La ciudad hoy se llama Tel-Aviv, pero en otro tiempo se la conoció como Cesarea. El apóstol Pablo estaba por llegar allí para ir a Jerusalén, venía de un largo recorrido de ciudades, y por donde anduvo el Espíritu del Señor le señaló los sufrimientos que vendrían si llegaba a la capital de Judá.
En Cesarea su anfitrión sería Felipe el evangelista, lo acompañaban sus cuatro hijas profetisas. También serían parte de la reunión Lucas, el “médico amado”, y el profeta Ágabo, entre otros.
Ya juntos, todos en el lugar, rogaron al apóstol que no fuera a Jerusalén. La certeza de los sufrimientos que le esperaban dominaron el ambiente y este se tornó penumbroso. Pero Pablo no estaba dispuesto solo a sufrir por Cristo, sino a morir por Él. La frase “para mí el vivir es Cristo y el morir es ganancia” (Filipenses 1:21) no era un cliché para quedar bien con la audiencia. Así que, a pesar de las súplicas, nada detuvo su convicción.
Ya en Jerusalén, pronto las advertencias proféticas se hicieron patentes y la presencia del apóstol se tornó caótica. Golpes, insultos y amenazas de muerte de parte de los judíos. El final de la jornada lo halló solo en una celda y allí, donde no estaban los profetas, los apóstoles ni los hermanos, fue el Señor quien se le presentó y le dijo “Así como has dado testimonio de mí en Jerusalén, es necesario que lo des también en Roma” (Hechos 23:11).
Tomemos un momento, por favor, prestemos atención, no fue una locura de Pablo ir a Jerusalén o un simple capricho de alguien con alma de mártir. Hay aprobación en las palabras del Señor, lo que hizo era necesario. Creo que este pasaje de la historia revela de alguna manera el gran secreto de la vida espiritual del apóstol.
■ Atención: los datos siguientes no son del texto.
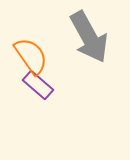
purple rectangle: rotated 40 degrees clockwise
No importaba lo que tuviera que sufrir, las advertencias de sus amados hermanos ni las amenazas de sus enemigos. Tenía una relación íntima con el Señor. Frases como: “ya no vivo yo, sino que Cristo vive en mi”; “Yo recibí del Señor lo que también les he enseñado”; “no me lo reveló carne ni sangre” entre muchas otras denotan este principio. El de tener una relación directa con Dios, sin ritualismos ni hombres que sirvan de barrera para que nos encontremos con Dios y escuchemos su voz.
De la persecución más enérgica al Evangelio de revelación
La Biblia dice que después de la conversión de Saulo la Iglesia tuvo paz. Su enérgica persecución de aquella comunidad naciente se había convertido en la amenaza más significativa que los creyentes tuvieron que enfrentar, no existía un oponente más tenaz y temido que él.
Pero después de su encuentro personal con Jesús camino a Damasco, la historia dio un giro extraordinario. Es Jesucristo mismo el que se revela al entonces Saulo de Tarso y es a partir de allí que él comienza a vivir y predicar un Evangelio de revelación. A tener una relación sin intermediarios con Cristo, que es sin lugar a dudas el legado más importante que nos deja como herencia.
Nadie tuvo una visión más clara del diseño de la Iglesia, sus trece cartas son la columna vertebral de la doctrina que enseñamos y necesitaríamos bibliotecas enteras para esbozar de algún modo la importancia de su figura en la Iglesia, en el mundo y la cultura de occidente. Ni el legalismo de los judaizantes, ni la cultura y la filosofía helénica o las dudas iniciales de los apóstoles, pudieron con la firmeza y la convicción que Pablo tenía acerca de que una fe sencilla en Jesucristo era suficiente para encontrar la salvación.
En el siglo XVI la Iglesia entró en una de sus horas más oscuras, el culto se hacía en latín, un idioma que solo algunos sacerdotes entendían, las Escrituras estaban vedadas para el pueblo y existía un nefasto sistema de venta de indulgencias, que no era otra cosa que la compra del perdón divino con dinero.
En ese estado de cosas, un monje llamado Lutero estudiaba el libro de Romanos, allí Pablo, bajo la inspiración del Espíritu Santo, recuerda la profecía de Habacuc (“El justo vivirá por la fe”), las palabras atravesaron el corazón del monje alemán y con él, aquella Iglesia adormecida volvió a despertar. Comenzaba el tiempo de la Reforma Protestante.
Así como podemos decir que no existiría el judaísmo apartado de la figura de Moisés, es imposible pensar en la Iglesia sin la figura de Pablo. No solo fue el apóstol de los gentiles, fue, como él mismo dijo, el perito arquitecto que Dios usó para edificar esa Iglesia que recién nacía y aún después de su partida su legado sigue intacto. Sus palabras y convicciones alumbran las generaciones para que nos acerquemos a Dios a través de una fe sencilla en Jesucristo.